[[ Provided text, beginning ]]

HOW DO LPNs DIFFER FROM RNs?
- Licensed practical nurses (LPNs), complement the health care team by providing basic, routine care under supervision. An LPN scope of practice is not as broad as an RN. Additional education would be needed to qualify for RN licensure. LPN Education is generally include one year of coursework, offered in vocational program or community college.
ESSENTIAL CARE DELIVERED BY RNs AND APRNs
- Counsel and educate patients and families
- Conduct physical exams and obtain medical histories
- Administer medications, wound care and other direct patient care
- Provide preventive care such as screenings and immunizations
- Interpret patient information and make critical decisions about care
- Coordinate care with other health professionals
- Conduct research and translate findings to evidence-based best practices
- Direct and supervise health care personnel
ADVANCED PRACTICE REGISTERED NURSES (APRN)
APRNs acquire specialized knowledge and skills through graduate or postgraduate education and certification in a specific role with a specific patient population, as defined by the Consensus Model for APRN Regulation. The level of autonomy an APRN has depends on the state and the clinical setting. Advanced Practice Registered Nurses include:
Certified Nurse Practitioner
Certified Nurse Practitioners work in specialty areas. These range widely, from cardiology to pediatrics and women’s health, family care to surgical services, pain management and oncology. While they perform a range of services to patients and may assist doctors or other medical professionals, they are also often active in teaching and patient advocacy and may conduct research as well. They may provide care in a range of settings, including doctor’s offices and hospitals, small clinics and other settings.
Certified Registered Nurse Anesthetist
This type of advanced practice nurse provides anesthesia to a wide range of patients in a variety of care settings. They are certified to provide a full spectrum of anesthesia care, including for surgical procedures, and may work with healthy to very sick individuals of all ages and all levels of acuity.
Certified Nurse Midwife
A Certified Nurse Midwife (CNM) provides many of the same services as a gynecologist and midwife combined. Not only does a CNM help women with contraceptive control and gynecologic care as well as family planning, she assists in all stages of the pregnancy cycle. This includes initial consultations as well as prenatal visits and exams and postpartum care for the mother and care of the newborn. A nurse midwife also spends a lot of her time actually assisting in births and may either work outside the hospital in women’s homes, or inside the hospital with her own practice, where she is able to make many of the critical care decisions, if not all.
Certified Clinical Nurse Specialist
A Clinical Nurse Specialist, as indicated by the title, specializes in a certain area of medicine. These areas include:
- Setting: You may earn your specialty depending on where you work, such as in a clinic, in critical care or in the emergency room.
- Population: Your specialization may link to the population you serve, such as children, women or the elderly.
- Disease: You may choose to focus on a specific disease or group of diseases, such as cancer (oncology), heart disease or diabetes.
- Health Problem: If you choose to specialize in specific issues such as pain, wounds or stress, you may specialize in a health problem area.
- Care Type: You can specialize in care type, such as psychiatric or rehabilitative, if you wish to work with a specific type of patient undergoing a specific health condition.
Clinical Nurse Specialists, like all the advanced practice nursing types, do also provide primary patient care to those under their scope.

[[ Provided text, end ]]
[[ Data extract, beginning ]]

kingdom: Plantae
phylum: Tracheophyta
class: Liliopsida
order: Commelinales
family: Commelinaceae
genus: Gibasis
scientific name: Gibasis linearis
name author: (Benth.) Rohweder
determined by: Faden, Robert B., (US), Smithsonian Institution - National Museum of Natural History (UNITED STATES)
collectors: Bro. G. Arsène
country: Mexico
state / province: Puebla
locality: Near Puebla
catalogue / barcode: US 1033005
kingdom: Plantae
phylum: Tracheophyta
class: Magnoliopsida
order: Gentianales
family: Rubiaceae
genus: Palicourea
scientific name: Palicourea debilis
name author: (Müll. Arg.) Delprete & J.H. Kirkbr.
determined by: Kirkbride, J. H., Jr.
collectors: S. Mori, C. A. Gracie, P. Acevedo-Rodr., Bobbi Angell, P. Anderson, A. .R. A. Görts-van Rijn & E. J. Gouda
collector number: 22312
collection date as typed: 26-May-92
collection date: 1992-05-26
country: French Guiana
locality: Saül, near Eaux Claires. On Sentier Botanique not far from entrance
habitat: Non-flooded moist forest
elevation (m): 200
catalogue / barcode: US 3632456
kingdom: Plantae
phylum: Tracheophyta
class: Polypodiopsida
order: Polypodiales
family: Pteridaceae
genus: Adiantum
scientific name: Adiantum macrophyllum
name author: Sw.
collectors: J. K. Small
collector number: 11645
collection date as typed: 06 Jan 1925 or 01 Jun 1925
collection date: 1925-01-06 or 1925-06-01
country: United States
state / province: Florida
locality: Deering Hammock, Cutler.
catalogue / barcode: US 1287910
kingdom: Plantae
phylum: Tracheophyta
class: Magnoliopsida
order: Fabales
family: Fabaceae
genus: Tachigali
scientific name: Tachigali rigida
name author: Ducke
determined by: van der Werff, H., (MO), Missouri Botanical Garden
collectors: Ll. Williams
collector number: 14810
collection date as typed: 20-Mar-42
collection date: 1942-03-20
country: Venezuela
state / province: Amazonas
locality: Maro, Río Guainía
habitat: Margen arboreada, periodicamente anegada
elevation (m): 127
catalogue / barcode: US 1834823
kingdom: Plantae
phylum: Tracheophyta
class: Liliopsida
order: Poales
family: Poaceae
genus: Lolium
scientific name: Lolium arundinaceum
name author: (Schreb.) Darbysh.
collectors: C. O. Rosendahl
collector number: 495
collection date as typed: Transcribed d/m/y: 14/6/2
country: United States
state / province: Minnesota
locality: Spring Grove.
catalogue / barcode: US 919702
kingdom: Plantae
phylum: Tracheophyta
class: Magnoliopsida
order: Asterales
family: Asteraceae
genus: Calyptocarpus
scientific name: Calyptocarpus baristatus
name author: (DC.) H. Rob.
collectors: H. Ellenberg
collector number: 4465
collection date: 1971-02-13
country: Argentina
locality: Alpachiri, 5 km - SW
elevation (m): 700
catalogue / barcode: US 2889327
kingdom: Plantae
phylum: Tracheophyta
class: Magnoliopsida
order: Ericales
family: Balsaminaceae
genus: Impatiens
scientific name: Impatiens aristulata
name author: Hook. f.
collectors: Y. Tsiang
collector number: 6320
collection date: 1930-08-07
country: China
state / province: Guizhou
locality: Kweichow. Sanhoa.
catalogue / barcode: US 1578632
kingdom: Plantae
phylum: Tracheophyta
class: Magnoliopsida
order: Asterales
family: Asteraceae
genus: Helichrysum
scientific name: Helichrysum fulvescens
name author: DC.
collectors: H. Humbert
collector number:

[[ Data extract, end ]]

■ Work instructions:
1. Summarize the text about nursing roles in two sentences.
2. Reproduce word for word the part of the text about nursing roles starting at "- Disease: You" and ending at "health problem area.".
Draw only on the text about nursing roles, not on the lines.

■ Response list:
1. LPNs provide basic, routine care under supervision and have a narrower scope of practice than RNs, while RNs and APRNs deliver care ranging from patient education and physical exams to medication administration, care coordination, research, and supervision of health care personnel. APRNs acquire specialized knowledge and skills through graduate or postgraduate education and certification, and they include Certified Nurse Practitioners, Certified Registered Nurse Anesthetists, Certified Nurse Midwives, and Certified Clinical Nurse Specialists.

2.
- Disease: You may choose to focus on a specific disease or group of diseases, such as cancer (oncology), heart disease or diabetes.
- Health Problem: If you choose to specialize in specific issues such as pain, wounds or stress, you may specialize in a health problem area.